-- Opening Marker --
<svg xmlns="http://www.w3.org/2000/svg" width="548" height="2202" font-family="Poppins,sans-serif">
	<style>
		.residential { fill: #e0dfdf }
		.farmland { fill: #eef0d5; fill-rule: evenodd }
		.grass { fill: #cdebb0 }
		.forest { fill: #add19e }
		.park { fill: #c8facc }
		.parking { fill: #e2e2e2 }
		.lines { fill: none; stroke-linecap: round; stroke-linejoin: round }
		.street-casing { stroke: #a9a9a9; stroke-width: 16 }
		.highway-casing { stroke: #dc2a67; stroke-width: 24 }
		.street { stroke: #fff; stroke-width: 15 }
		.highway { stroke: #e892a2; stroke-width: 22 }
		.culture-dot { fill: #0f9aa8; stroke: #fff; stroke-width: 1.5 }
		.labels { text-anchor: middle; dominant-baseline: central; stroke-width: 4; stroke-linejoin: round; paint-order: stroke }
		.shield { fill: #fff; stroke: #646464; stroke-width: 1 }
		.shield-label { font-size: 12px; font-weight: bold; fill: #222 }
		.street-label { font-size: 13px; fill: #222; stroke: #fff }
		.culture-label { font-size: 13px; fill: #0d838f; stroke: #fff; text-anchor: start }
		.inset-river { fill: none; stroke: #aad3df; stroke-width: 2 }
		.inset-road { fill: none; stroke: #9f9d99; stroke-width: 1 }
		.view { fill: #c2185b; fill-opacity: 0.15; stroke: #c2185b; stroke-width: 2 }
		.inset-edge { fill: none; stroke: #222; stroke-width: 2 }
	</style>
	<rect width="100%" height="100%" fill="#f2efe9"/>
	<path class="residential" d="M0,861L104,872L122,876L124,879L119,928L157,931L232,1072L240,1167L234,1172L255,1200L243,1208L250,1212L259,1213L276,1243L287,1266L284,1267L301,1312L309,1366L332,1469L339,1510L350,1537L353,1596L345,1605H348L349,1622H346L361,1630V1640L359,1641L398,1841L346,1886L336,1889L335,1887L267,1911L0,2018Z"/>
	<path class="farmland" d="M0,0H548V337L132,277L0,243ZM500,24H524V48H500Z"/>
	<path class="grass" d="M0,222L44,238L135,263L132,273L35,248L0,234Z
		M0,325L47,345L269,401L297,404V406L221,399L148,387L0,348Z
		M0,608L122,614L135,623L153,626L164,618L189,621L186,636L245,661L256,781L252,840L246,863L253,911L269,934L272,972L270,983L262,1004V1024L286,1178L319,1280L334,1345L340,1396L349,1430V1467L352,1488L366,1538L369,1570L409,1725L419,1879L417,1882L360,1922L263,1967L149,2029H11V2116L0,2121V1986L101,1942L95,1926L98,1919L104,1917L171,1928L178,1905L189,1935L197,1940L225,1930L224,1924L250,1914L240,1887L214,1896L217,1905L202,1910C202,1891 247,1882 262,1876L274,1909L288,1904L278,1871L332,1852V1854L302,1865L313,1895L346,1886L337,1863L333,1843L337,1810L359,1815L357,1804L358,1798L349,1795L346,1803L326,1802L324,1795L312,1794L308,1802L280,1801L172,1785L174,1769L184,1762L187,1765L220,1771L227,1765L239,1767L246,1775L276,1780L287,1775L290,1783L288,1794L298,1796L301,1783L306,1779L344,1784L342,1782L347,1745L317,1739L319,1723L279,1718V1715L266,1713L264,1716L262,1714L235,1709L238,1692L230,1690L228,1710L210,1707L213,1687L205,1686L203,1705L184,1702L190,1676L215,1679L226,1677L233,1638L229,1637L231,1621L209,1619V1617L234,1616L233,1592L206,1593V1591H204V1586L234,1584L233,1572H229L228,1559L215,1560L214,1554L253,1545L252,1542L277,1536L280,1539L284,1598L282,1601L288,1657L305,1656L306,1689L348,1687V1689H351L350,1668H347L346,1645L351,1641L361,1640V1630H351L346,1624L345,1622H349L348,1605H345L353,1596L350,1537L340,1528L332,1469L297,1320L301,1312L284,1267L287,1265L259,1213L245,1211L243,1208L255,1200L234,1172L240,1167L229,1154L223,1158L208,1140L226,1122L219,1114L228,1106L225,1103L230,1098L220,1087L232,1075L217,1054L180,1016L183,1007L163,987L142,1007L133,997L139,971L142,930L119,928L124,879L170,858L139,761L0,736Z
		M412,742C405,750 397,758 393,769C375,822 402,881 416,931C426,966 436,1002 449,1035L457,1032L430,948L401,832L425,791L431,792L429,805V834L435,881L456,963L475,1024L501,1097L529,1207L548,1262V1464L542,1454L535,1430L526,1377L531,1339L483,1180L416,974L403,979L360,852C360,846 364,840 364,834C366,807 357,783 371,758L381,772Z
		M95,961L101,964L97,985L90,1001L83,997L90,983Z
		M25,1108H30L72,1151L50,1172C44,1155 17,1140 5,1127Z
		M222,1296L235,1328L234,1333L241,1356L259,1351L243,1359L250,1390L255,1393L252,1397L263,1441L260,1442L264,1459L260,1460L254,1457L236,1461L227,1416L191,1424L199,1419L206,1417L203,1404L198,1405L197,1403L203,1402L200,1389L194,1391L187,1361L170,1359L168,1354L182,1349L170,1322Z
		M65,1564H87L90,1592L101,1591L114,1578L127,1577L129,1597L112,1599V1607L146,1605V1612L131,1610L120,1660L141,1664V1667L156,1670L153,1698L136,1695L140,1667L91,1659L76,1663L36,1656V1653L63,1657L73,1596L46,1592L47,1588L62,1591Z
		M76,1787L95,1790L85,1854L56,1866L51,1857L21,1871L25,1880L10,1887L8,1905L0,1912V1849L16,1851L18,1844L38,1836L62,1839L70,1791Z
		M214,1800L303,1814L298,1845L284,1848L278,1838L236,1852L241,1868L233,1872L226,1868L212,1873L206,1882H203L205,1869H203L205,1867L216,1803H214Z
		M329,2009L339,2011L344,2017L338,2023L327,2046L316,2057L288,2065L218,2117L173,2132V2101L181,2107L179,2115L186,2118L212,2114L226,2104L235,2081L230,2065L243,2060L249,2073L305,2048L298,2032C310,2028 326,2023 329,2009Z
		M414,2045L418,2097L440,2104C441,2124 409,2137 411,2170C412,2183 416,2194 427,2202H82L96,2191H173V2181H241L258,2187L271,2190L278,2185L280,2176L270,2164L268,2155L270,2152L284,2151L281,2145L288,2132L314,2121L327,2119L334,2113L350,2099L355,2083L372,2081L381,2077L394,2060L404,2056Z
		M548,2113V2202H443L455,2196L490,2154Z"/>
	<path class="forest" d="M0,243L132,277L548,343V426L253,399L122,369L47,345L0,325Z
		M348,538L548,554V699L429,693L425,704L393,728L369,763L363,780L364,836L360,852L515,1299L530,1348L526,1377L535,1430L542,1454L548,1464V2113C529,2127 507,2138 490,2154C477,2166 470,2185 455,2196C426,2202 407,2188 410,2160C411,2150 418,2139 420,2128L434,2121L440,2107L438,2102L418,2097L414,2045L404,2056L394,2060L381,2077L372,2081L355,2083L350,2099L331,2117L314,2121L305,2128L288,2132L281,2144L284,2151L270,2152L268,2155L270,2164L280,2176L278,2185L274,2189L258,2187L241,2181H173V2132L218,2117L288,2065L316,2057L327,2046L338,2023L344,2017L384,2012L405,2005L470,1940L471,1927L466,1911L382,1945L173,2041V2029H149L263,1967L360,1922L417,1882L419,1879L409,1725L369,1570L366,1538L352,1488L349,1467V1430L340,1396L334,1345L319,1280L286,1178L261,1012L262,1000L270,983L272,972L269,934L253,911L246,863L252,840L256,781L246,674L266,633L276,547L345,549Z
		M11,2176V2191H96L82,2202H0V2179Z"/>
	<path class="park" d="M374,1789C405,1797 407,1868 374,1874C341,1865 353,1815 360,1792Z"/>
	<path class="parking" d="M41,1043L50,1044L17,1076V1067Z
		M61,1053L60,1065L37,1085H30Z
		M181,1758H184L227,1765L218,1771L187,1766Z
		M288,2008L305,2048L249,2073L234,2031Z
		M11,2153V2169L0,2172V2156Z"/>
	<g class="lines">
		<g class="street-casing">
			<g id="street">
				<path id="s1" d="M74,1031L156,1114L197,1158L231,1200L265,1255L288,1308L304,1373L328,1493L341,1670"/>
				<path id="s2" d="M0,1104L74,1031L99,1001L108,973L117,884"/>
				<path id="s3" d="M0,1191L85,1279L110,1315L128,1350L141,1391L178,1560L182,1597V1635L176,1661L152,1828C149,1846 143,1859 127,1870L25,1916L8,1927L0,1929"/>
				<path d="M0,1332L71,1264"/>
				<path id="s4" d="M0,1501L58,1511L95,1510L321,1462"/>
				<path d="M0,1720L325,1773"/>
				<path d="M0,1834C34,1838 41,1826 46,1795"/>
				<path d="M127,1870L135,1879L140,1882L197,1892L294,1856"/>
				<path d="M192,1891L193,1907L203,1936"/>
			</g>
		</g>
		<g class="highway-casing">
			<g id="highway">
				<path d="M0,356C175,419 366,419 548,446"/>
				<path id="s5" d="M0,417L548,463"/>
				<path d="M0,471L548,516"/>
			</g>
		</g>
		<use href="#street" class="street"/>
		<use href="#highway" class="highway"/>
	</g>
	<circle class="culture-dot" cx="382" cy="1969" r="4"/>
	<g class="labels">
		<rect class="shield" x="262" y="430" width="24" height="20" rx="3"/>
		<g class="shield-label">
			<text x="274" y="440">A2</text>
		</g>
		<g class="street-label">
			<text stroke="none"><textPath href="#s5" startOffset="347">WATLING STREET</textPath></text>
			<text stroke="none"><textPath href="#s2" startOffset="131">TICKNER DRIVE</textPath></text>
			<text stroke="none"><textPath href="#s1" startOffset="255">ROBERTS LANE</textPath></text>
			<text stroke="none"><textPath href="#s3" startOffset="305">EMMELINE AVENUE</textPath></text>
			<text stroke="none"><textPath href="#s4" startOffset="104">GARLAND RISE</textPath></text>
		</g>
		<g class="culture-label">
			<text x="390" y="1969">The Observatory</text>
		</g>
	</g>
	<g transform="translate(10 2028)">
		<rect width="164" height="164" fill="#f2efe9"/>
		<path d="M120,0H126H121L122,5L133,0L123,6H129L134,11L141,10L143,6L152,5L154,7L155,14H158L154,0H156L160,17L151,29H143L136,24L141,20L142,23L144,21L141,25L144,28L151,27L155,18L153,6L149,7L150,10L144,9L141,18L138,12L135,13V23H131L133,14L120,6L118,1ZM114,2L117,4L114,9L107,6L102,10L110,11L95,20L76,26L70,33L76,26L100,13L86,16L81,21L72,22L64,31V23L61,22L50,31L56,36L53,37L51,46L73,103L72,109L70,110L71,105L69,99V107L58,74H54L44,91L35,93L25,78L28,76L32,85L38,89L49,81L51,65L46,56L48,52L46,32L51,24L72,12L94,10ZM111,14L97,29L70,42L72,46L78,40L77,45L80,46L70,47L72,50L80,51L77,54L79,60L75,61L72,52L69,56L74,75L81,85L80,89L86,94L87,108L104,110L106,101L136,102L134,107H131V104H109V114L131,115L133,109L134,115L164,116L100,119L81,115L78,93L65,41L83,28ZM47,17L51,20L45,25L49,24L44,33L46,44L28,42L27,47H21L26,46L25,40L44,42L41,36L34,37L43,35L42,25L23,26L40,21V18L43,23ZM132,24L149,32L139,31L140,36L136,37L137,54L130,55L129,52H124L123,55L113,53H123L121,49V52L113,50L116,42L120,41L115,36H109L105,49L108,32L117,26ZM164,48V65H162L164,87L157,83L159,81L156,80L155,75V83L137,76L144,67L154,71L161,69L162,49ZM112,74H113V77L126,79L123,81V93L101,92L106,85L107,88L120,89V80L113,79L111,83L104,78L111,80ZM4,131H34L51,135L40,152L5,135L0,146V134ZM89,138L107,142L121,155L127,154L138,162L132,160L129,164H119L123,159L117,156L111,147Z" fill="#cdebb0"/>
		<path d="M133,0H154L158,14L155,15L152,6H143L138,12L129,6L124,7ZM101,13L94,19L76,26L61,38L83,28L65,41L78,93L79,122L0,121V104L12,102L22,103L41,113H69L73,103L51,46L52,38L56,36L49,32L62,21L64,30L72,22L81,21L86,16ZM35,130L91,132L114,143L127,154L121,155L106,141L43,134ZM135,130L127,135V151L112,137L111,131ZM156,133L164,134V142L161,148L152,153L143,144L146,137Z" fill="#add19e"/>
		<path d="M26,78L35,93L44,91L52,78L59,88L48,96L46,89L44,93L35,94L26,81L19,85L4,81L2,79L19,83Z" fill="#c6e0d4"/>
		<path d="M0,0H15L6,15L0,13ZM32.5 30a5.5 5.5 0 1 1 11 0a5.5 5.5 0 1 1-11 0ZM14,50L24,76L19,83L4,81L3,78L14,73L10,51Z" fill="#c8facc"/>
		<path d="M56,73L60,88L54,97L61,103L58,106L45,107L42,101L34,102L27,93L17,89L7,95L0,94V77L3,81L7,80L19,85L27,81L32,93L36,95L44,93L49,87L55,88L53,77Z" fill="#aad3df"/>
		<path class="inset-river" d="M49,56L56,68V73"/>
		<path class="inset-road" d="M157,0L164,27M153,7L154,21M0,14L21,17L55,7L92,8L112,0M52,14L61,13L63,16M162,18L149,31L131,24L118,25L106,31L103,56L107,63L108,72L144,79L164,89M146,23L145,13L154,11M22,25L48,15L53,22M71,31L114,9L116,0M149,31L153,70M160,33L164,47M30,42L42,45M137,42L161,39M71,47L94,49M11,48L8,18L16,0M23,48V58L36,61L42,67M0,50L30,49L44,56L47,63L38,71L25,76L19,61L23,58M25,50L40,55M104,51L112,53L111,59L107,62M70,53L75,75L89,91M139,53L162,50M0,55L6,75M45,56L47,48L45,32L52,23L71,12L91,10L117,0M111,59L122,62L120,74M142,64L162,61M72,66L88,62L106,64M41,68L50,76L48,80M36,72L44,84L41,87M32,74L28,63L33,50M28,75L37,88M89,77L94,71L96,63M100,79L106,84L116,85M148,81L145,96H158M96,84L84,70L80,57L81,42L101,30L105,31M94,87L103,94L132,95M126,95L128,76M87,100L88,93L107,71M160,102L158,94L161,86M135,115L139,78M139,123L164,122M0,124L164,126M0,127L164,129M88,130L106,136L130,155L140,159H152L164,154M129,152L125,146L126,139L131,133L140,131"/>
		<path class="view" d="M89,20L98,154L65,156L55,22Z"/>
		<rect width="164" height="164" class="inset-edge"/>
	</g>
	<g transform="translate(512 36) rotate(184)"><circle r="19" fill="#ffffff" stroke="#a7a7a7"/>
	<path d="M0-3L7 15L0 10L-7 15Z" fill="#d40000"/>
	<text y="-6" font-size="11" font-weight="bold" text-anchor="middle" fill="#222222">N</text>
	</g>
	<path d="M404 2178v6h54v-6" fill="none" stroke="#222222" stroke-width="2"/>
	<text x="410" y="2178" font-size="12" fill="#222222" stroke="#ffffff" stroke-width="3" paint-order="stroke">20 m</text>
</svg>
-- Closing Marker --
Filter the listing above for the string "lines" and copy every matching line.

_Expected output:_
		.lines { fill: none; stroke-linecap: round; stroke-linejoin: round }
	<g class="lines">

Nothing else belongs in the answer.